What the exercise asks:
The required answer is a copy of each line in the entries below that includes "linejoin".

Saved data entries
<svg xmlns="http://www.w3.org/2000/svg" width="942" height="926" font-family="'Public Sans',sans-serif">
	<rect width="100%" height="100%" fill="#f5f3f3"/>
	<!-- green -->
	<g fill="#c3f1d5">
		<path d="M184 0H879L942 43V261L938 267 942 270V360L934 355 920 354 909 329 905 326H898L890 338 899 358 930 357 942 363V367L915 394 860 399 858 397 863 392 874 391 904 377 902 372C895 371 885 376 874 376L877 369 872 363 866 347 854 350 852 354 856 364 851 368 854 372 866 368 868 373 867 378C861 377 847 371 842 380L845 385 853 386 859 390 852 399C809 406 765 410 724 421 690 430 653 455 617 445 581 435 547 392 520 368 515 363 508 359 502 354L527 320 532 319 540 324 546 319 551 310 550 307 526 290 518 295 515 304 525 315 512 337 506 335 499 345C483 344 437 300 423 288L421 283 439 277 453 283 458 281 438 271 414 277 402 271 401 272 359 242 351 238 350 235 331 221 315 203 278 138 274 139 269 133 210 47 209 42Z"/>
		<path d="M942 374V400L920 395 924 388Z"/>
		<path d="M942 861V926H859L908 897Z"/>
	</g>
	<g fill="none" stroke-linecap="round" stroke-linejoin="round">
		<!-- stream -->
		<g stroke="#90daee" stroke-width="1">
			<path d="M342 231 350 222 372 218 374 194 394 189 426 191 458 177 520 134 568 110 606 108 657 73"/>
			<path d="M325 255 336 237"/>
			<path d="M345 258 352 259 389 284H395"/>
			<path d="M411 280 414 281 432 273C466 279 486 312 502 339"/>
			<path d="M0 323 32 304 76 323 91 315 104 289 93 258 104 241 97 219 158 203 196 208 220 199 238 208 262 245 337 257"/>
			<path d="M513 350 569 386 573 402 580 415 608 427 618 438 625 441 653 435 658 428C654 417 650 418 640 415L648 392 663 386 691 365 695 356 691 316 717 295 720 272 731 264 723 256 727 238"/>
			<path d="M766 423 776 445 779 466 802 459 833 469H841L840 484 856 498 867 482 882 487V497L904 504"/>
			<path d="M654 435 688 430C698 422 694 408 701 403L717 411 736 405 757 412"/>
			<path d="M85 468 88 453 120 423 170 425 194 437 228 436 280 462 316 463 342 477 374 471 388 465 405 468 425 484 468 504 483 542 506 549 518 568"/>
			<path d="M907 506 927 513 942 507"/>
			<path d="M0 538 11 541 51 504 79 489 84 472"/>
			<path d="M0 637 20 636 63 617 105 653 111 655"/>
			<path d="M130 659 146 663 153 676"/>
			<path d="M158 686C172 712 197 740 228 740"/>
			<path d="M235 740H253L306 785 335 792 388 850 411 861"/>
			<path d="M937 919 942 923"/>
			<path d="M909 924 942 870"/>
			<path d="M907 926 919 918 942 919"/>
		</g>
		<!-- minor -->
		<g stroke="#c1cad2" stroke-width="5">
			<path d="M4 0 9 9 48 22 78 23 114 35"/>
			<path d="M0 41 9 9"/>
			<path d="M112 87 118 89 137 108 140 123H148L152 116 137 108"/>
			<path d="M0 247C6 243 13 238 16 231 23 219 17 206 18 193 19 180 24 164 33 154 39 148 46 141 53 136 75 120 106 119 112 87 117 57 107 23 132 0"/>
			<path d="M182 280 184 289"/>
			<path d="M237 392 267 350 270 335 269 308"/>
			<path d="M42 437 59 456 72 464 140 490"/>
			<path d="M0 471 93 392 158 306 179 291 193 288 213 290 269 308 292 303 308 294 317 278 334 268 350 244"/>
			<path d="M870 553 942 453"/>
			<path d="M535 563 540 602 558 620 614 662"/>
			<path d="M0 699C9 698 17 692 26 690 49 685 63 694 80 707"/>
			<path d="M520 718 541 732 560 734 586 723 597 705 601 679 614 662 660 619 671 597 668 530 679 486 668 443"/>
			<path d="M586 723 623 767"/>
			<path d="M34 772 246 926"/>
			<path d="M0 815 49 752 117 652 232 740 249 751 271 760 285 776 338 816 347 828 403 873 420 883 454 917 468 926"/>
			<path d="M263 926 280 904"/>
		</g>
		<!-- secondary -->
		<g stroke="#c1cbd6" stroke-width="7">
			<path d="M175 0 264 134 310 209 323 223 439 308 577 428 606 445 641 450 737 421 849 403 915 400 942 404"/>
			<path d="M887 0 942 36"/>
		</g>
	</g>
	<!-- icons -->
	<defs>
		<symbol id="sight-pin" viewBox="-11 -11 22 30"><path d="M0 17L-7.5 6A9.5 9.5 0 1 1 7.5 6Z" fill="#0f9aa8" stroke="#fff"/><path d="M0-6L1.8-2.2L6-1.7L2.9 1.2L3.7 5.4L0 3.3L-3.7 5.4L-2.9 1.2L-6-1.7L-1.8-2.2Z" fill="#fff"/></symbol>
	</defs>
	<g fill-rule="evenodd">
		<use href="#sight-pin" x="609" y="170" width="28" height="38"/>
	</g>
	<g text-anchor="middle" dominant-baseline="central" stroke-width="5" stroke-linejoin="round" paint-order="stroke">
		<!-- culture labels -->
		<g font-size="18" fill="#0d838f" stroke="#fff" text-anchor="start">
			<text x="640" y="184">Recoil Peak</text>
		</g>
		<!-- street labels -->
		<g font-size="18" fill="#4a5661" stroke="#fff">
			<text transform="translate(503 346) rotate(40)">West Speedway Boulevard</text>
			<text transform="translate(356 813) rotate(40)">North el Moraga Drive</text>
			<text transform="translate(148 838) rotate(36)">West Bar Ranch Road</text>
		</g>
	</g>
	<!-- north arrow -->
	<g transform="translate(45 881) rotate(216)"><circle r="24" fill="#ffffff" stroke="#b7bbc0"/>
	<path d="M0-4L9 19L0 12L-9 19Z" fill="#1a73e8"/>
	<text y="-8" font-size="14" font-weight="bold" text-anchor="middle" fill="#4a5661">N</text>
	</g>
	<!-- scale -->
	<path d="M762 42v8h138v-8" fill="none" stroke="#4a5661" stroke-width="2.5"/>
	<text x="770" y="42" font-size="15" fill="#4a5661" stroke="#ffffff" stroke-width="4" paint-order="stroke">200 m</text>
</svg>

Answer space:
	<g fill="none" stroke-linecap="round" stroke-linejoin="round">
	<g text-anchor="middle" dominant-baseline="central" stroke-width="5" stroke-linejoin="round" paint-order="stroke">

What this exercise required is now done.